Content.One MCP Remote Server

A professional-grade bridge connecting AI models to your content management lifecycle. Securely expose tools to enable contextual generation and automation.

Marketing and Developers Flow Together
Enterprise Controls and Business Scale
{ "mcp": "ready" }

Overview

The Content.one MCP Remote Server implements MCP over HTTP using the @modelcontextprotocol/sdk. It functions as a secure gateway between MCP clients and Content.one instance APIs so tools and LLMs can fetch instance-specific context when generating content or answering prompts.

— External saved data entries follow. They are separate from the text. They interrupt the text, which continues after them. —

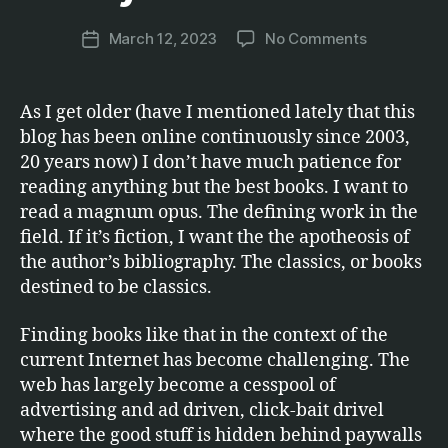
C
a
.
Post
on
March 12, 2023
No Comments
r
Post
author
Only
c
date
the
u
best
s
As I get older (have I mentioned lately that this
books
blog has been online continuously since 2003,
20 years now) I don’t have much patience for
reading anything but the best books. I want to
read a magnum opus. The defining work in the
field. If it’s fiction, I want the the apotheosis of
the author’s bibliography. The classics, or books
destined to be classics.
Finding books like that in the context of the
current Internet has become challenging. The
web has largely become a cesspool of
advertising and ad driven, click-bait drivel
where the good stuff is hidden behind paywalls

  • Stateless authentication via Bearer tokens (per-request).
  • Extensible tools surface instance resources: content, media, models, labels, settings, etc.
  • Integrates with monitoring (Sentry) and supports streaming JSON‑RPC responses.

API Endpoint

POST /mcp — main MCP entrypoint. Accepts JSON‑RPC 2.0 requests (MCP messages) and returns JSON‑RPC 2.0 responses.

Headers

  • Authorization: Bearer <SESSION_TOKEN> (required)
  • Content-Type: application/json
  • X-Instance-Zuid: <INSTANCE_ZUID> (optional — enables instance-scoped tools)

Body

A valid JSON‑RPC 2.0 request object. Example:

{
  "jsonrpc": "2.0",
  "method": "tools/list",
  "params": {},
  "id": 1
}

Authentication & Sessions

Authentication is stateless: clients present a session token each request. The server verifies the token (via Content.one session verification or an auth adapter) and returns an error for invalid tokens.

Tip: protect session tokens in transit (HTTPS) and limit token scope/TTL where possible.

Available Tools

Accounts

  • get-instances
  • get-instance
  • get-instance-users

Auth

  • verify-session

Media

  • get-bins
  • get-bin
  • get-groups
  • get-files

Instances / Content

  • get-audit-logs / get-audit-log
  • get-fields / get-field
  • get-items / search-content-item
  • get-item-versions
  • get-models / get-model
  • get-labels / get-settings
  • get-stylesheets

New tools can be added — design tools to be narrow and predictable so LLMs can rely on structured outputs.

Content.one MCP Remote Client

A dedicated MCP client for Content.one to utilize the MCP Server by accepting a prompt + optional system instruction and forwarding that to a Gemini model.

Text generation (example request)

POST /client
{
  "prompt": "Write a release note for the updated homepage",
  "systemInstruction": "You are a concise technical writer",
  "temperature": 0.7
}

Image generation

Image generation requests require a prompt that indicates an image should be generated. The system uses gemini-2.5-flash-image.

Gemini Models

Text generation: gemini-2.5-flash

Image generation: gemini-2.5-flash-image

Use lower temperature for deterministic outputs and higher for creative output.

Examples

Listing tools (JSON-RPC)

curl -X POST https://mcp.content.one/mcp \
  -H "Authorization: Bearer $SESSION_TOKEN" \
  -H "Content-Type: application/json" \
  -d '{"jsonrpc":"2.0","method":"tools/list","params":{},"id":1}'

Text generation (client)

curl -X POST https://mcp.content.one/client \
  -H "Authorization: Bearer $SESSION_TOKEN" \
  -H "Content-Type: application/json" \
  -d '{"prompt":"Generate a 3-bullet summary...","temperature":0.6}'

Security & Best Practices

  • Always use TLS (HTTPS) to protect tokens and responses in transit.
  • Validate and scope session tokens server-side; apply least privilege.
  • Sanitize and limit tool outputs before feeding them into LLM prompts.
  • Rate-limit MCP calls and monitor usage.